For the same reasons, as the trustee of Trust B has also made a family trust election specifying Taxpayer E as the individual whose 'family group' (defined in section 272-90 of Schedule 2F to the ITAA 1936) is to be taken into account in relation to the election, no family trust distribution tax will be payable on distribution to the family group members, taxpayer E and taxpayer J.

Question 7

Summary

It is considered that as the capital gain from the sale of the pre-CGT goodwill will be disregarded under subsection 104-10(5) of the ITAA 1997, subsection 99B(2) of the ITAA 1936 will apply to exclude the amount from the assessable income of the beneficiaries of the Trusts.

Detailed reasoning

We have already considered if any amount would be assessable as a result of the transfer of the goodwill under Part 3-1 of the ITAA 1997. As stated previously, it is considered that CGT event A1 will occur but any capital gain will be disregarded pursuant to subsection 104-10(5) of the ITAA 1997.

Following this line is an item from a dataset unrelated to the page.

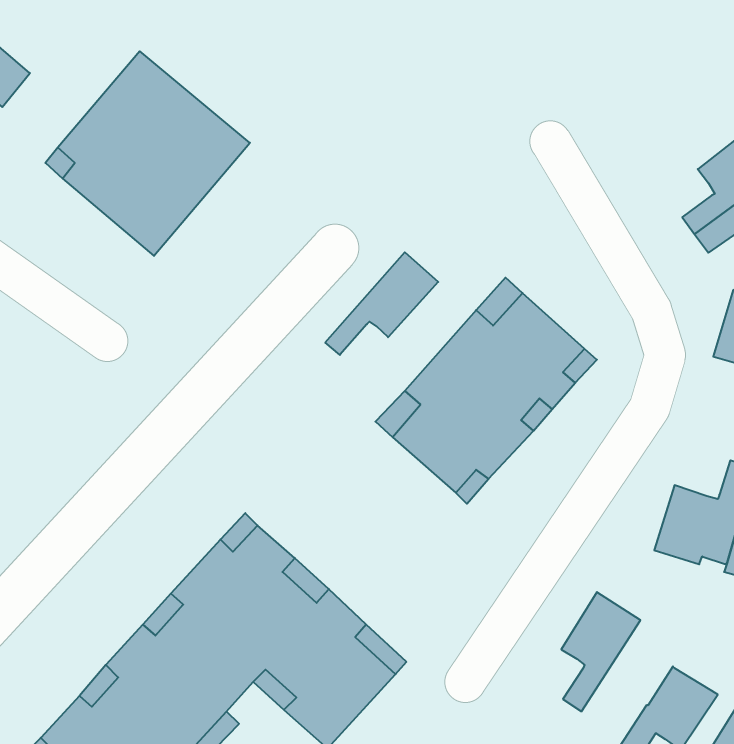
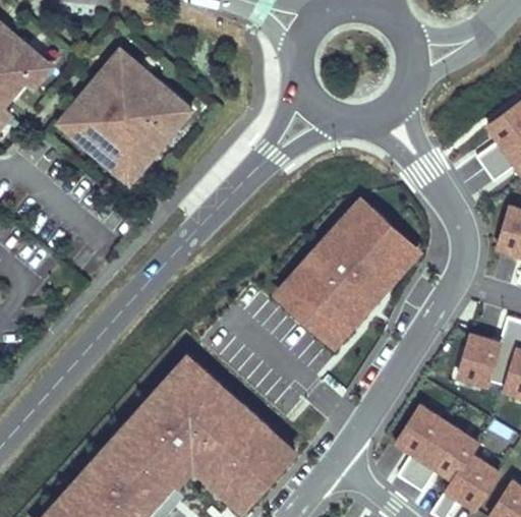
building: [325,252,438,355] -> none
building: none -> [410,423,478,492]

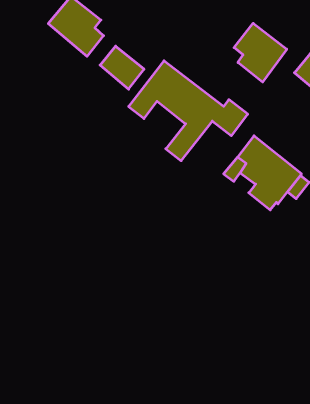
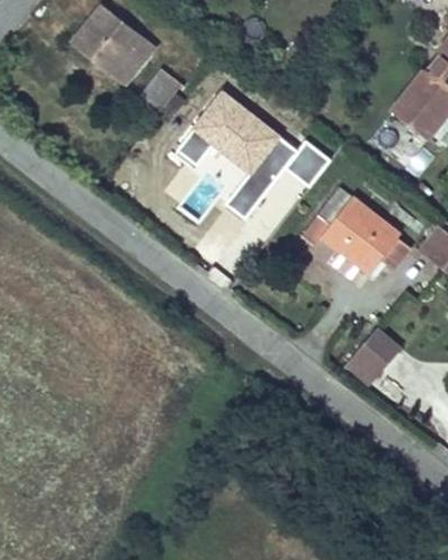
building: [234,23,287,82] -> none
building: none -> [343,324,403,386]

Division 6 of the ITAA 1936 generally has the result of assessing beneficiaries on a share of the net income of the trust estate based on their present entitlement to a share of the income of the trust estate.

Subsection 99B(1) of the ITAA 1936 includes in the assessable income of a beneficiary an amount, being property of a trust estate, that is paid or applied for the benefit of a resident beneficiary. To the extent that any amount arising from the transfer of the goodwill is included in the assessable income of a resident beneficiary under subsection 99B(1) of the ITAA 1936, that amount will be excluded by reason of subsection 99B(2) of the ITAA 1936.

It is considered that as the capital gain from the sale of the pre-CGT goodwill will be disregarded under subsection 104-10(5) of the ITAA 1997 and not included in assessable income if derived by a resident taxpayer, then subsection 99B(2) of the ITAA 1936 applies to exclude it from the assessable income of the beneficiaries of the Trusts.